Ce cultivateur de 36 ans a été relâché après deux mois passés au camp de Fada N’Gourma, le chef-lieu de la région, et quatre à la PHS. Mais il reste terrorisé par les « treillis militaires » et les « kalachnikovs » des milices qui contrôlent l’entrée de son village et ont tué son grand frère et sa femme en 2019. « Ils arrêtent et tuent les Peuls, ils disent qu’on est complices des terroristes », affirme ce père de quatre enfants. Lui-même dit toujours chercher à comprendre pourquoi il a été arrêté. Il se dit que c’est « à cause de [sa] peau claire » et de son patronyme peul, indiqué sur sa carte d’identité.

Au Burkina, le sentiment de stigmatisation s’aggrave au sein de la communauté peule, régulièrement pointée du doigt depuis que certains ont rejoint les rangs du groupe djihadiste Ansaroul Islam, fondé par le prédicateur peul Ibrahim Malam Dicko. « Forcément, certains ont envie de se révolter, ils ont l’impression que le pays est en guerre contre eux », s’attriste Guede. Dans sa famille, il assure que 49 personnes ont été arrêtées et 15 autres tuées par les forces de sécurité.

Exécutions sommaires, arrestations arbitraires, détentions sans jugement… « L’injustice coûte cher à l’Etat », pointe Ali Sanou, le secrétaire général du Mouvement burkinabé des droits de l’homme et des peuples (MBDHP). « On peut commettre des erreurs judiciaires, mais il faut gérer l’après, sinon ces personnes risquent de devenir des bombes à retardement », alerte le militant, qui dénonce une « militarisation excessive de la lutte antiterroriste ».

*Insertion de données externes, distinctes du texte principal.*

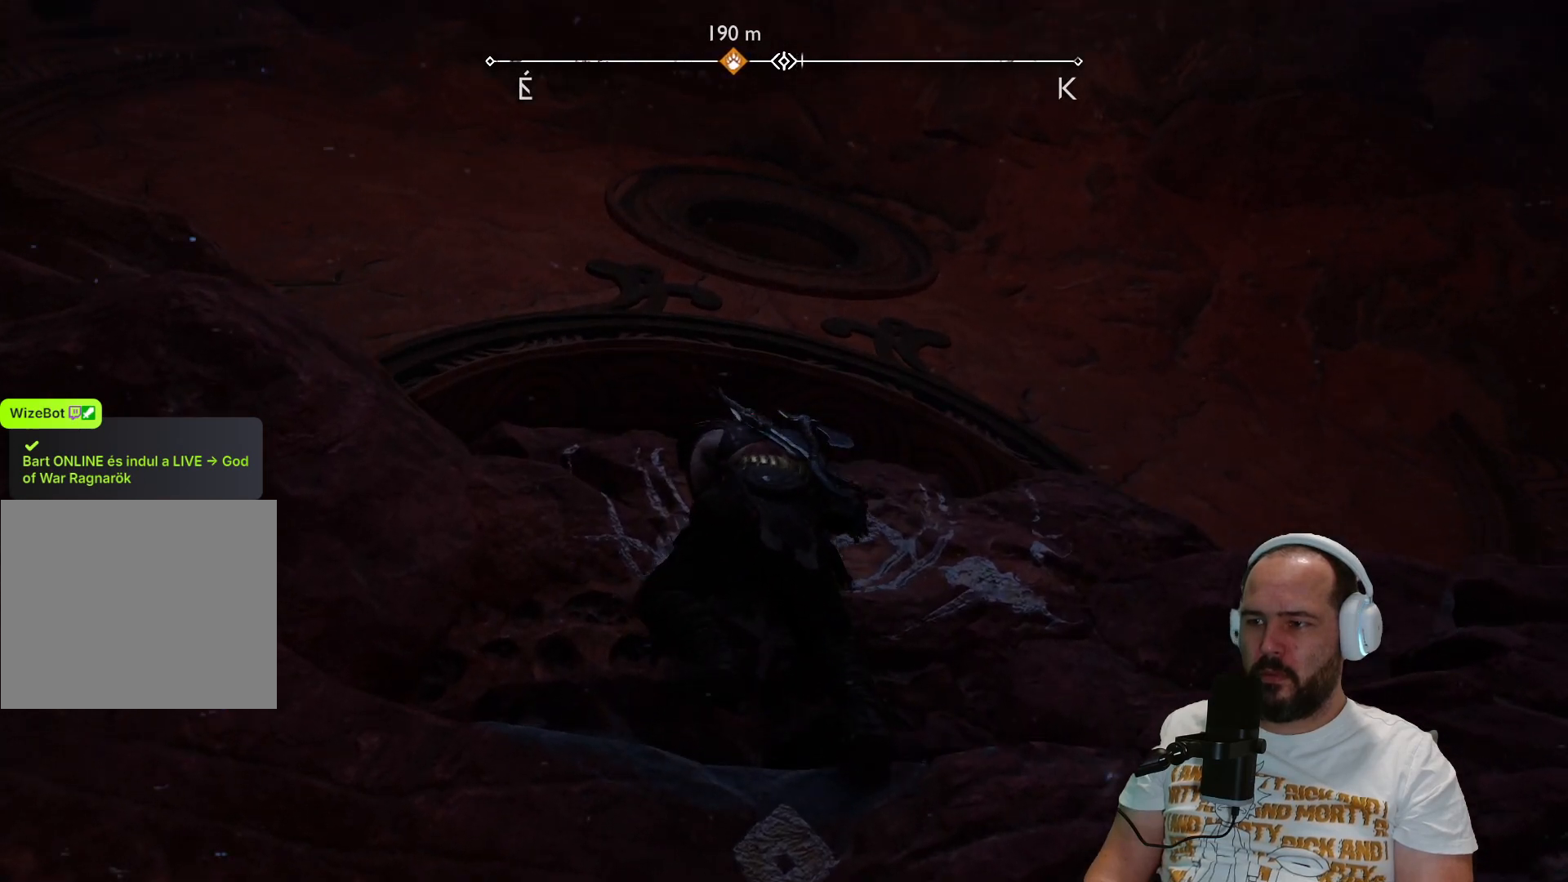
{"buttons": [], "left_stick": "up", "right_stick": "center", "events": [[400, "right_stick", "center"]]}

« On prend cinq ans de votre vie »

Les juges peuvent décider de placer l’ancien détenu sous contrôle judiciaire, mais il n’existe pas de système de bracelet électronique, de suivi social ou de réparation. « On prend cinq ans de votre vie, on vous relâche, vous devenez des marginaux ou vous risquez d’être exécutés par les terroristes, qui vous soupçonnent d’être devenu un agent des renseignements », résume un avocat. Au ministère de la justice, on assure que « des réflexions sont en cours » pour organiser leur réinsertion.

Exilé loin de ses champs et de son bétail, Djibril, l’ancien détenu, vit dans la honte. Reclus dans une petite location à Fada N’Gourma, il tente de nourrir sa famille en essayant de gagner quelques commissions sur la vente des bœufs des autres.

Dans le village de Poura, au Sahel, c’est une autre justice qui s’exerce désormais. Celle des groupes djihadistes. Les hommes doivent porter une barbe et un pantalon court, les femmes le voile. Des « ghadi » (juges islamiques) jouent le rôle d’arbitres et punissent les habitants qui ne respectent pas la charia. « Ça va des coups de fouet à une main coupée pour les voleurs ou une exécution en cas de trahison », rapporte Guede. Un jugement intraitable, mais immédiat. « Maintenant, les villageois vont les voir pour régler un problème, poursuit-il. Ils leur font plus confiance qu’aux militaires. » Au Sahel, la soif de justice n’a jamais été aussi pressante.